First, promoting the open-source replication of o3 via the ARC Prize competition in 2025 will be key to advancing the research community. A thorough analysis of o3’s strengths and limitations is needed to understand its scaling behavior, the nature of potential bottlenecks, and predict the abilities that future developments may unlock.

Furthermore, ARC-AGI-1 is now nearing saturation — aside from o3’s new score, in fact, a large ensemble of low-compute Kaggle solutions can already achieve 81% in private evaluation.

We plan to raise the bar with a new version, ARC-AGI-2, which has been in development since 2022, promising a reset of the current state-of-the-art. Our goal is to push the boundaries of AGI research with evaluations that are difficult, yet signal strong progress, highlighting AI’s current limitations.
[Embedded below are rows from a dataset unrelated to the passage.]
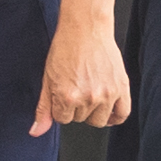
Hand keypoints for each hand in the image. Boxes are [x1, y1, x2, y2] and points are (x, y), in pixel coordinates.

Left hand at [33, 9, 131, 134]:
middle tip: (77, 88)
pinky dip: (115, 116)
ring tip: (90, 94)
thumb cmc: (66, 48)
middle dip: (76, 108)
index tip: (64, 94)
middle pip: (80, 120)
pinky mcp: (121, 87)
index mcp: (67, 97)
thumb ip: (44, 108)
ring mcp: (106, 94)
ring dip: (94, 112)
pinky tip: (109, 110)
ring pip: (99, 121)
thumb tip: (37, 131)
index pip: (62, 119)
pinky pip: (123, 114)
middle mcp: (88, 98)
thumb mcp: (47, 78)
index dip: (61, 107)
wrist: (86, 28)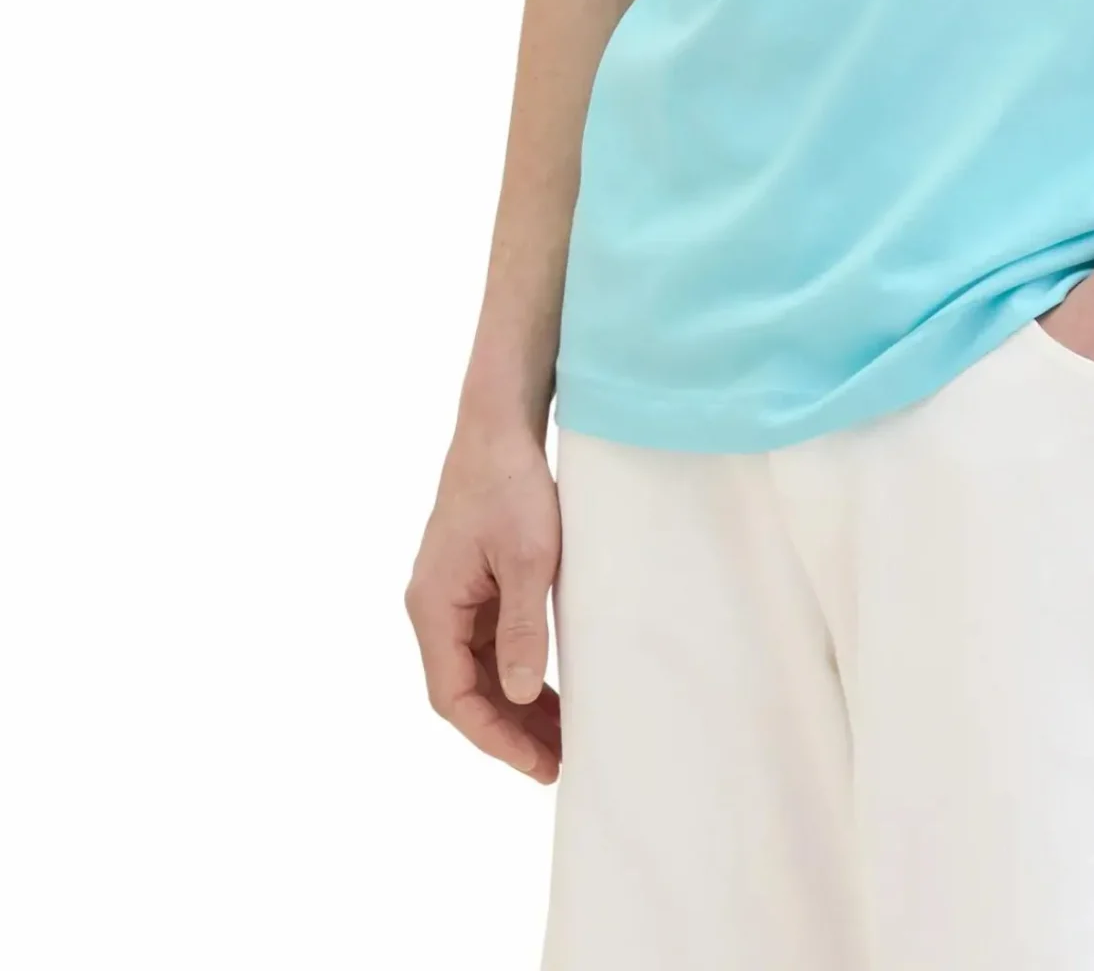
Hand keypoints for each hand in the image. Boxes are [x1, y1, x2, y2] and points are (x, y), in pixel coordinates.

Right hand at [405, 427, 561, 783]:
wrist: (499, 426)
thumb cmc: (509, 484)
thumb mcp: (526, 558)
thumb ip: (521, 628)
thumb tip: (519, 696)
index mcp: (433, 607)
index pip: (454, 696)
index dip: (494, 736)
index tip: (536, 763)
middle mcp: (434, 608)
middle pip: (466, 689)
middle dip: (510, 730)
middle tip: (558, 763)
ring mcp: (453, 596)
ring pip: (480, 670)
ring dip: (517, 704)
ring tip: (562, 737)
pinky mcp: (473, 583)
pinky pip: (490, 643)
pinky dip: (519, 669)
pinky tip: (551, 689)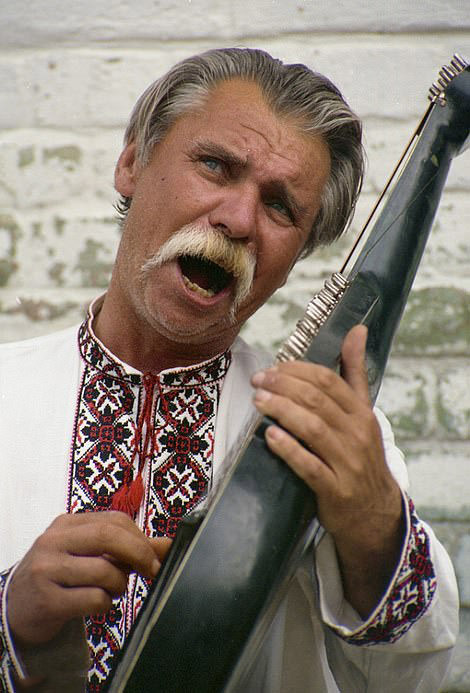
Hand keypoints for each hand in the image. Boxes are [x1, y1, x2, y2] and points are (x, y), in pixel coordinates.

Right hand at [7, 512, 170, 645]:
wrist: (17, 608)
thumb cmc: (61, 576)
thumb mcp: (87, 553)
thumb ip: (127, 546)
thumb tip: (168, 545)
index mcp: (66, 524)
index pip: (114, 520)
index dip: (140, 538)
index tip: (154, 556)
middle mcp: (53, 541)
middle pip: (109, 536)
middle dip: (139, 554)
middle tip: (151, 571)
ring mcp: (47, 570)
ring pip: (104, 571)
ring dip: (120, 585)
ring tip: (112, 590)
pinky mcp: (47, 600)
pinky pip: (93, 599)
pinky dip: (105, 605)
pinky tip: (96, 604)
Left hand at [251, 325, 403, 615]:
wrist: (374, 511)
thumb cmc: (361, 454)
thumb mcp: (363, 412)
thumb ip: (355, 371)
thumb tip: (357, 330)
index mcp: (361, 412)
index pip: (328, 381)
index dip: (297, 371)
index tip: (272, 368)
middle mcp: (357, 434)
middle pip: (316, 401)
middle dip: (283, 386)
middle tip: (258, 381)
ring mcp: (347, 462)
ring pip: (312, 429)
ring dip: (282, 411)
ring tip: (258, 401)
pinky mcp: (335, 489)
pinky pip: (309, 465)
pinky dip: (289, 449)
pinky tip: (271, 436)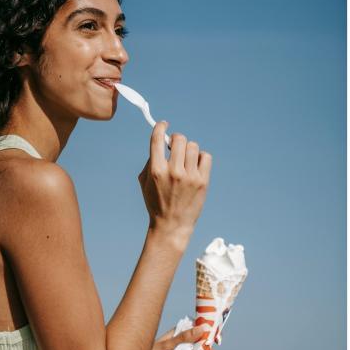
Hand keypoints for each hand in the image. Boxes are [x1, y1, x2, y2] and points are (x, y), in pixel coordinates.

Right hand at [138, 123, 211, 247]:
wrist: (171, 225)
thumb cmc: (156, 202)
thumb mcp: (144, 182)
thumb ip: (150, 161)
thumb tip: (161, 142)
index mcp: (156, 170)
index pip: (157, 139)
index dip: (161, 127)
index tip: (163, 124)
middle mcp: (173, 172)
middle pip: (179, 139)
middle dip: (177, 140)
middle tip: (176, 147)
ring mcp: (190, 177)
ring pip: (193, 146)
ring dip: (189, 149)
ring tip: (186, 160)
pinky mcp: (203, 181)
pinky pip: (205, 157)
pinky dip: (201, 157)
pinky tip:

Early tests of ARC-AGI-2 suggest that even for o3, this will be a very challenging benchmark. Of course, the goal of the ARC Prize is to generate an efficient open-source solution. We plan to release ARC-AGI-2 alongside the ARC Prize in 2025 (expected to launch at the end of Q1).

Looking ahead, the ARC Prize Foundation will continue to create new benchmark tests to focus researchers’ attention on the most challenging unsolved problems on the path to AGI. We’ve already started developing third-generation benchmarks that completely depart from the 2019 ARC-AGI format, incorporating exciting new ideas.